Addressing journalists at the US consulate in Sandton on Wednesday, Marks kicked off her first day in office by reassuring South Africans that she would strengthen relations between SA and the US.
“I will lead our Mission South Africa ‘deal team’ as we work to play matchmaker for American firms interested in coming to South Africa, and South African companies looking for access to the US market,” she said.
Marks expressed her commitment to promoting a better business climate, as part of the US government's Prosper Africa initiative, which seeks to substantially increase two-way trade and investment between the US and Africa.
The US is SA's third-largest trading partner, something Marks says she wants to change. "I definitely don't want to settle for third place. We want to maximise this excellent opportunity at a unique time," she said.
Marks didn’t shy away from the problems facing SA, including unemployment and HIV/Aids.
“Since 2004 we have invested more than R80bn in South Africa to support HIV prevention and testing, linking people living with HIV to life-saving treatment. We will be spending more than $750m [about R11.2bn] this year alone, thanks to a surge funding generously provided by the US Congress,” she said.
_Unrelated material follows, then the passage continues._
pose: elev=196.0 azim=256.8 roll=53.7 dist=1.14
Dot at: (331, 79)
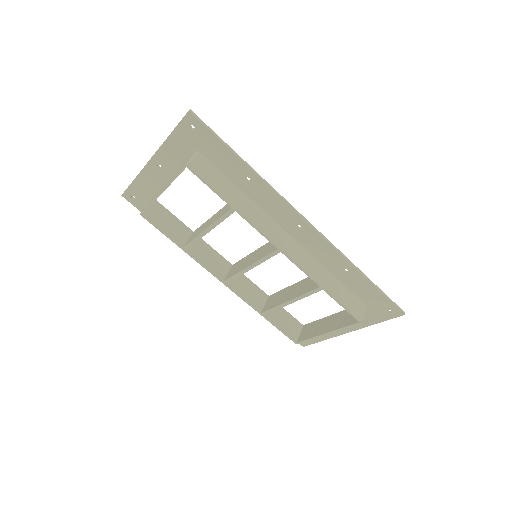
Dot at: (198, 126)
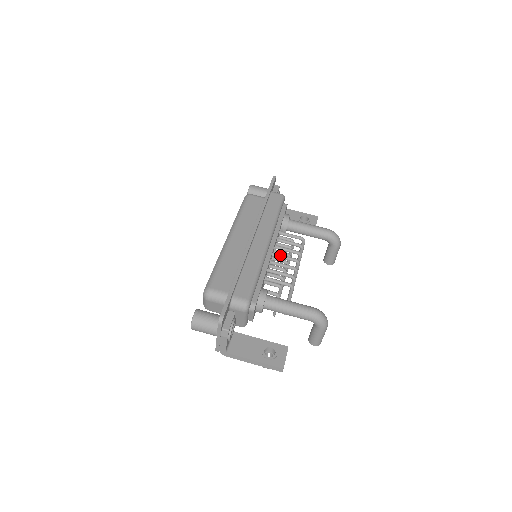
Another priority will be helping South African women realise their full potential. “Economic potential won’t happen unless we pay special attention to educating, developing and investing in women as empowered members of not just the workforce, but as citizens," she said.
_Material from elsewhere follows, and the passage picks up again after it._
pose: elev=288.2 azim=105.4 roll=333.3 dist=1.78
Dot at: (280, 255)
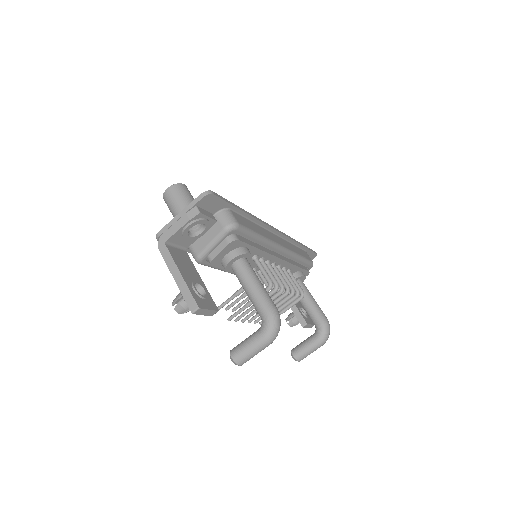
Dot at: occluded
Marks said the US was piloting the Academy of Women Entrepreneurs in the country through a programme named TechWomen. “We are bringing together emerging women leaders in science, technology, engineering and mathematics for mentorship programmes," she said.
On other issues, she said the US would look to support SA in its fight against violent crime, adding that the joint fight on wildlife trafficking was already strong.
“I will work with my team to build on our work, to invest in people and to build partnerships - all of this to promote prosperity, security, health, jobs, skills, education and opportunity for South Africans and Americans alike.”
Marks was born in East London and left South Africa in the 1970s. She became a US citizen in 1994.
She said she was filled with pride at how far SA has come. She apparently has not lost touch with the roots, closing her address with greetings in Afrikaans and isiXhosa.
“Though I am now an American, I feel a great kinship with the people of South Africa - to whom I will always have a special bond," she added.